NASA shared details of the launch
NASA said that the Arianespace Ariane 5 rocket performed the separating from the observatory 27 minutes into the flight. The observatory was released at an altitude of approximately 120 kilometres.
And approximately 30 minutes after launch, Webb unfolded its solar array. The mission managers then confirmed that the solar array was providing power to the observatory.
It is named after a former NASA director
The telescope is named after a former NASA director, Webb follows in the footsteps of the legendary Hubble - but intends to show humans what the Universe looked like even closer to its birth nearly 14 billion years ago.
Speaking on social media, Webb project co-founder John Mather described the telescope's unprecedented sensitivity.
"#JWST can see the heat signature of a bumblebee at the distance of the Moon," he said.
When will it reach its remote destination?
The telescope left Earth in Ariane 5 rocket from Kourou Space Centre in French Guiana and it is expected to take a month to reach its remote destination.
The project is a joint effort with ESA (European Space Agency) and the Canadian Space Agency. NASA revealed that the Webb observatory mission will seek the light from the first galaxies in the early universe. It will also explore the solar system, as well as planets orbiting other stars.
'Can't wait to see what it uncovers'
NASA Administrator Bill Nelson said, "The James Webb Space Telescope represents the ambition that NASA and our partners maintain to propel us forward into the future." He said that the promise of Webb is not what we already know it will discover but what we don't yet understand or can't even fathom about the universe. He also said, "I can’t wait to see what it uncovers!"

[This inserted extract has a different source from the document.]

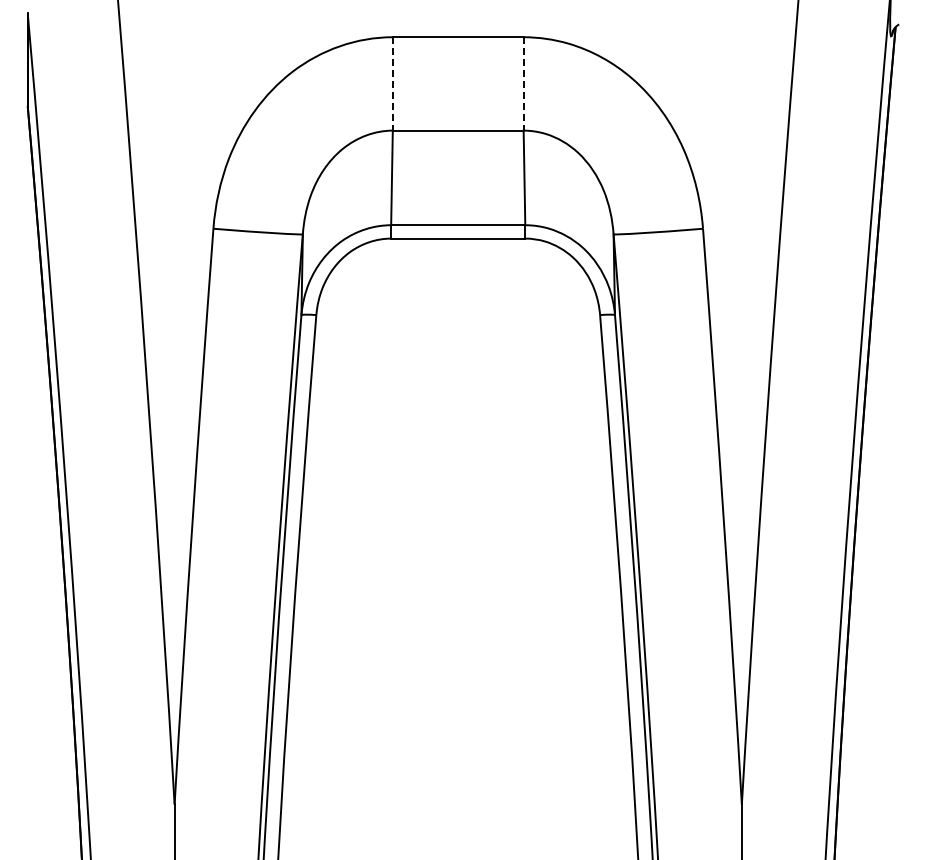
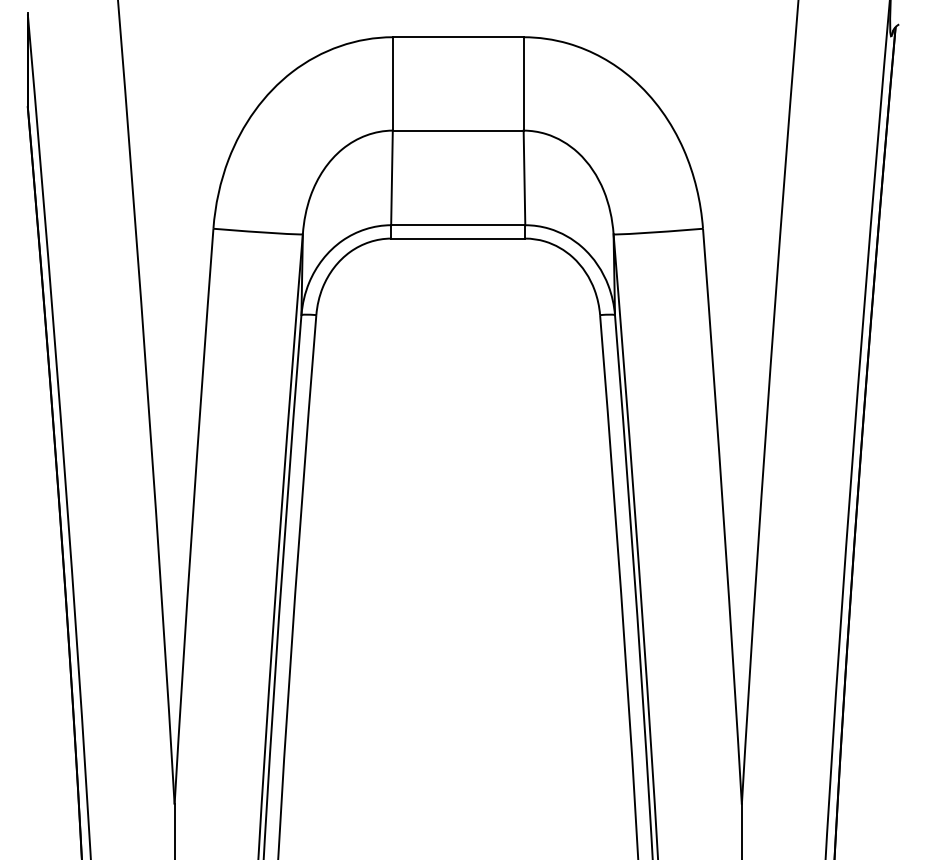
line at (392, 83): dashed -> solid
line at (523, 83): dashed -> solid
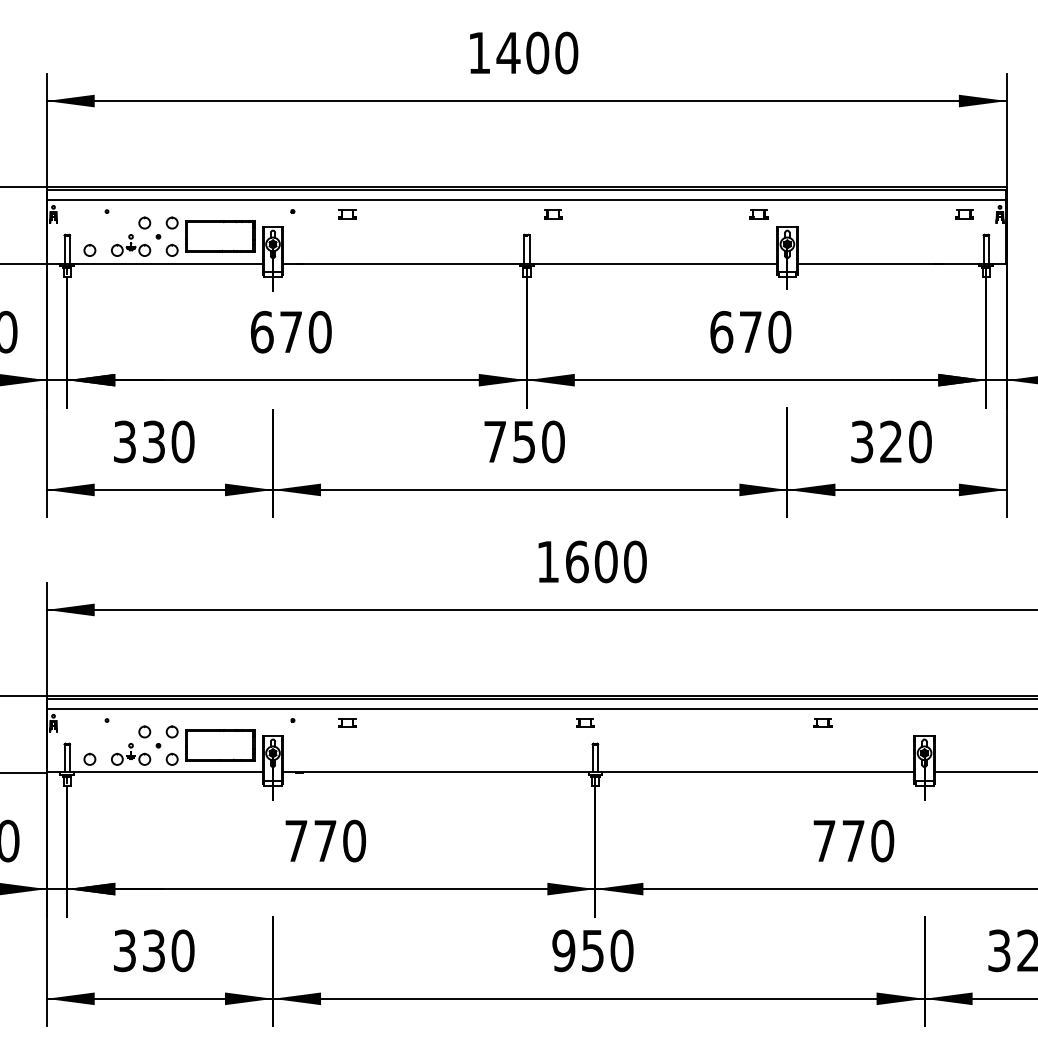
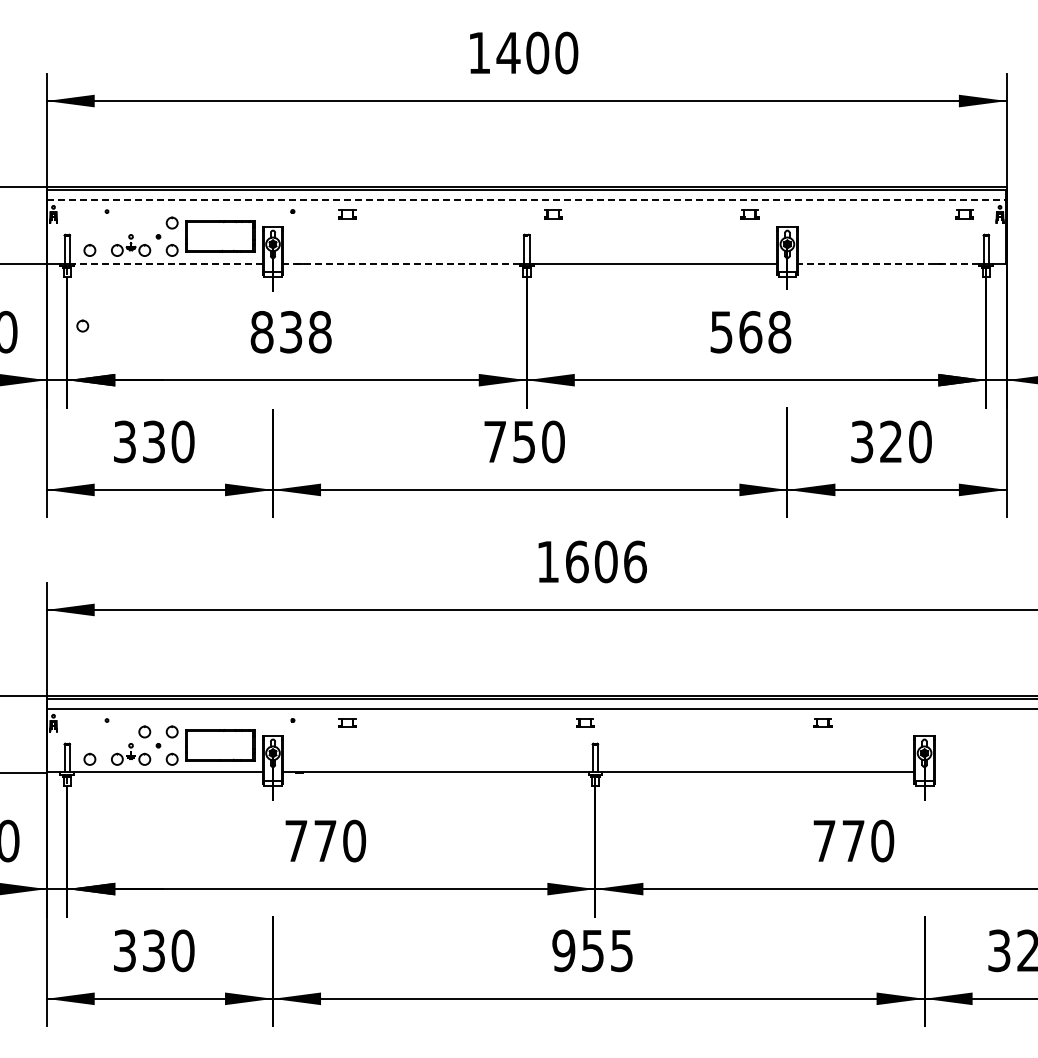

When will it deliver its first images?
The telescope is expected to beam back new clues that will help scientists understand more about the origins of the Universe and Earth-like planets beyond our solar system. Making of the iconic telescope is believed to have taken some three decades and billions of dollars.
NASA revealed that the space science observatory will now begin six months of commissioning in space. At the end of commissioning, Webb will deliver its first images.
Its orbit will be much farther than Hubble
James Webb telescope's orbit will be much farther than Hubble, which has been 600 kilometres above the Earth since 1990.
The location of Webb's orbit is called the Lagrange 2 point and was chosen in part because it will keep the Earth, the Sun and the Moon all on the same side of its sun shield.